Background: IL28B single nucleotide polymorphisms (SNPs) play important roles in the management of hepatitis C virus (HCV) infections and are strongly associated with spontaneous and treatment-induced HCV clearance.
Objectives: In the present study, the association between IL28B variants and the progression of HCV infection in Egyptian patients infected with type 4a virus will be examined.
Patients and Methods: Frequencies of the protective genotype C/C of SNP, rs12979860 were determined in healthy subjects, spontaneous resolvers, and chronic HCV type 4 patients with low F scores and in patients with end stage liver disease (ESLD). This study included a total of 404 subjects. Patients infected with HCV type 4a (n = 304) were divided into; chronic hepatitis C (CHC) with low F scores (CHC, n = 110), end stage liver disease (n = 110), liver cirrhosis (LC) (n = 35) and hepatocellular carcinoma (HCC) patients (n = 75), spontaneous resolvers of HCV infection (n = 84) were also included. A healthy group representing the Egyptian population (n = 100) was also included in the genotyping of IL28B. The later was typed via a polymerase chain reaction based restriction fragment length polymorphism (PCR-RFLP) assay analysis on purified genomic DNA extracted from all individuals.
Results: A significant increase (P < 0.0005) was observed in frequencies of IL-28B rs12979860 C/C genotypes in the healthy population, than in the CHC, LC and HCC groups (C/C = 48%, 13%, 0%.and 0% respectively).
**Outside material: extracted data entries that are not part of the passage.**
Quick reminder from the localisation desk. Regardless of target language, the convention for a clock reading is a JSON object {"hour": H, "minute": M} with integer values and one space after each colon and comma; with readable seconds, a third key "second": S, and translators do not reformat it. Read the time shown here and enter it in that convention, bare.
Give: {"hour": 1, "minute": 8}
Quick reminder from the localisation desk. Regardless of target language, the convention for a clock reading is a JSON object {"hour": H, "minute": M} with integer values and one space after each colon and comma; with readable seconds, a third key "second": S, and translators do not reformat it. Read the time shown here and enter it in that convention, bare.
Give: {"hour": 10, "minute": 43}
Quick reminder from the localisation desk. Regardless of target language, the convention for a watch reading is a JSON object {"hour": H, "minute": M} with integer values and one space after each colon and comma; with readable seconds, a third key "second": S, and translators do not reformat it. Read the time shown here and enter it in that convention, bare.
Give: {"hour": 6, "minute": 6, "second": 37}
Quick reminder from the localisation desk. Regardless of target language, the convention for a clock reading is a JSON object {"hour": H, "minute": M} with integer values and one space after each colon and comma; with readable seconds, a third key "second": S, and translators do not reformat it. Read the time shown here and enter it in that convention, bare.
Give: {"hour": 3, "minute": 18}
On the other hand the C/C genotype was significantly higher (P < 0.0005) in spontaneous resolvers than in healthy subjects. A comparable significant increase in the frequency of C/T allele accompanied by mild elevation of T/T allele frequency, were detected along the progression towards ESLD.
Conclusions: Genotype C/C is associated with viral clearance during acute infection. The sharp decline in the C/C genotype from healthy to CHC subjects and the total absence of the C/C genotype in ESLD suggests a central role of this genotype against HCV disease progression.
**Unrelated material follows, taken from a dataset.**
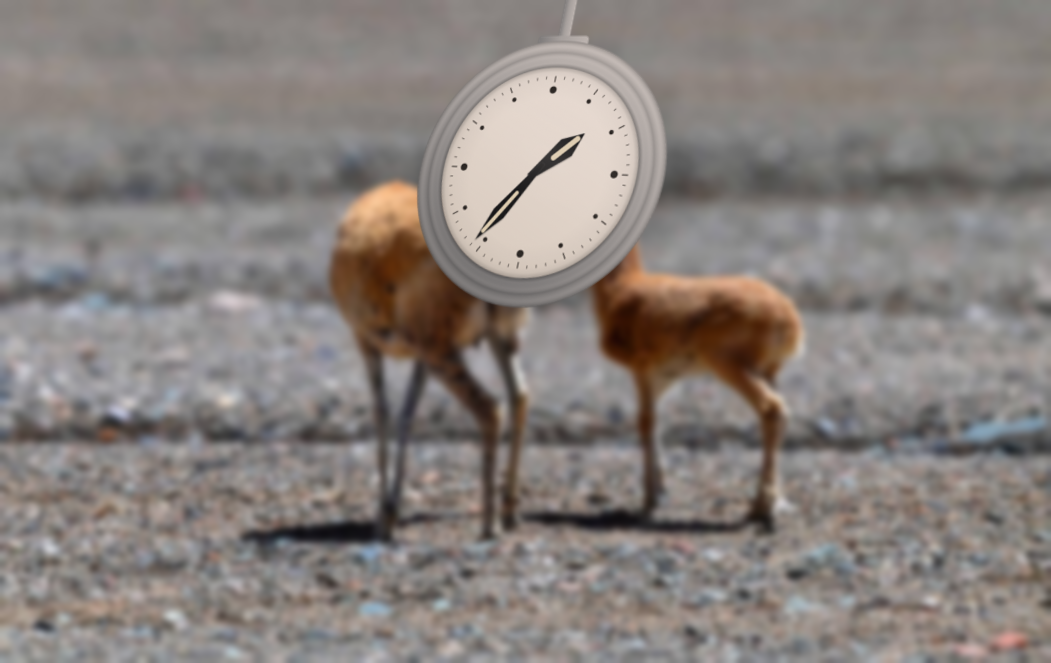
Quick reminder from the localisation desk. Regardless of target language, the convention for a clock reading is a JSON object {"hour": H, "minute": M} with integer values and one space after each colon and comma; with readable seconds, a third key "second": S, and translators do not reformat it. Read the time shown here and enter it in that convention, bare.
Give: {"hour": 1, "minute": 36}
  • Implication for health policy/practice/research/medical education:
    Chronic HCV patients (CHC) can be roughly categorized into patients with a very slow disease progression and patients with rapid progression into LC and HCC. The factors controlling the pathobiology of HCV disease are either viral or host related. This study will shed light on the association between IL28B variants and the progression of HCV infection in Egyptian patients infected with type 4a virus.
  • Please cite this paper as:
    El-Awady MK , Mostafa L,Tabll AA, Abdelhafez TH, Bader El Din NG , Zayed N, et al. Association of IL28B SNP With Progression of Egyptian HCV Genotype 4 Patients to End Stage Liver Disease. Hepat Mon. 2012; 12(4): 271-7. DOI: 10.5812/hepatmon.835

Copyright © 2012 Kowsar Corp. All rights reserved.


Keywords

Hepatitis C Interleukin 28B Polymorphism, Genetic Liver Cirrhosis Carcinoma, Hepatocellular

© 0, Author(s). This is an open-access article distributed under the terms of the Creative Commons Attribution-NonCommercial 4.0 International License (http://creativecommons.org/licenses/by-nc/4.0/) which permits copy and redistribute the material just in noncommercial usages, provided the original work is properly cited.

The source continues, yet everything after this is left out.